START Task input

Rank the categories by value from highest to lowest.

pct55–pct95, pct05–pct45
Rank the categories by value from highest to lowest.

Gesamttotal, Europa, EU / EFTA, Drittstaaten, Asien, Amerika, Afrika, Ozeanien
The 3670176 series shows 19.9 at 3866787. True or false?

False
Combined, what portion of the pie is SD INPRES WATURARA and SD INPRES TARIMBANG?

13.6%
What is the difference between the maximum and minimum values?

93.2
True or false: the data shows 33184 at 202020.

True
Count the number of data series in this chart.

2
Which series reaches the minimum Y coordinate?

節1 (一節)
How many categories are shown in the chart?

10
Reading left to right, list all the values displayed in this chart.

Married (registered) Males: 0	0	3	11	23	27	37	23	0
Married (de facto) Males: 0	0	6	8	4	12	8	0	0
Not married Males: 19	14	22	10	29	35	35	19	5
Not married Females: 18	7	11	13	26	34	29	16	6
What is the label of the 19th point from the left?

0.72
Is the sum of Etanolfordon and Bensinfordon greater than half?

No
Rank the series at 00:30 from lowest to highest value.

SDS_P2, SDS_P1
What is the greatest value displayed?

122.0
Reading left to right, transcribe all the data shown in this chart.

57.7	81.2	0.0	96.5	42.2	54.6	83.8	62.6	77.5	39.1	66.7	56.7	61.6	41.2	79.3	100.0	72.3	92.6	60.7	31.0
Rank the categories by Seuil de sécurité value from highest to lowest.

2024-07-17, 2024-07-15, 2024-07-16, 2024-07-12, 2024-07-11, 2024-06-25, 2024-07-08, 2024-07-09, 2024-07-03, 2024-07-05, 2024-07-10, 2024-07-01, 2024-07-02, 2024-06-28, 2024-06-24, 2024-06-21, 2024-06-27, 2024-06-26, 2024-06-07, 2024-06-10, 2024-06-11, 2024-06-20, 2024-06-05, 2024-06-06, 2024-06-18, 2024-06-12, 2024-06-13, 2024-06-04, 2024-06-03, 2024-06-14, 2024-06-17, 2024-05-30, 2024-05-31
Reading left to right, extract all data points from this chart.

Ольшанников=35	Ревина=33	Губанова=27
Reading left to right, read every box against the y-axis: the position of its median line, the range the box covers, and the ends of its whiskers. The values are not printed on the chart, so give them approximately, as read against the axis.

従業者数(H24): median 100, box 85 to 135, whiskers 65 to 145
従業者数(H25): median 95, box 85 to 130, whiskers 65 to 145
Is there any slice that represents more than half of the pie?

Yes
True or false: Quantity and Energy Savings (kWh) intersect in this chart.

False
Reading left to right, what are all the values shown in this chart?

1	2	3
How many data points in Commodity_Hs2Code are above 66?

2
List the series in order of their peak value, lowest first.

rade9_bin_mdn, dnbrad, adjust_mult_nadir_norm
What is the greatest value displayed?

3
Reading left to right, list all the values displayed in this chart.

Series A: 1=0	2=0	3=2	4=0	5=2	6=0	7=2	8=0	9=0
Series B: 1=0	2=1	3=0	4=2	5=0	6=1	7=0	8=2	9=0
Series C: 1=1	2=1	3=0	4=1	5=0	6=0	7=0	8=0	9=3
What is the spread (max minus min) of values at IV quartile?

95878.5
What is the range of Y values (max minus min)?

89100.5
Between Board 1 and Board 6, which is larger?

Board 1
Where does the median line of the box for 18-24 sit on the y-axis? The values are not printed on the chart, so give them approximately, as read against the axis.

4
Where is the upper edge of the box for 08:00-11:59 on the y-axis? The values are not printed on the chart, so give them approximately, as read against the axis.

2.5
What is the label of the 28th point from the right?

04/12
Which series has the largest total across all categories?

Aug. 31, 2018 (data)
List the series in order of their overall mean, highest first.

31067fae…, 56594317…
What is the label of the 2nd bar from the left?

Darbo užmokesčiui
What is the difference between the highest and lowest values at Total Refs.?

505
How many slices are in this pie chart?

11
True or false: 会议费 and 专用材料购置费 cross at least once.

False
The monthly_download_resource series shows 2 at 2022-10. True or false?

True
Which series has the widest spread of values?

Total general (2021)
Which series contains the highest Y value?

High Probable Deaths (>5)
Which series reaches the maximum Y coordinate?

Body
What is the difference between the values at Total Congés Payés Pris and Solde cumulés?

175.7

END Task input

Report every line in the rows above that contains the word "whiskers", copying each one in full.

*Solution below:*
Reading left to right, read every box against the y-axis: the position of its median line, the range the box covers, and the ends of its whiskers. The values are not printed on the chart, so give them approximately, as read against the axis.
従業者数(H24): median 100, box 85 to 135, whiskers 65 to 145
従業者数(H25): median 95, box 85 to 130, whiskers 65 to 145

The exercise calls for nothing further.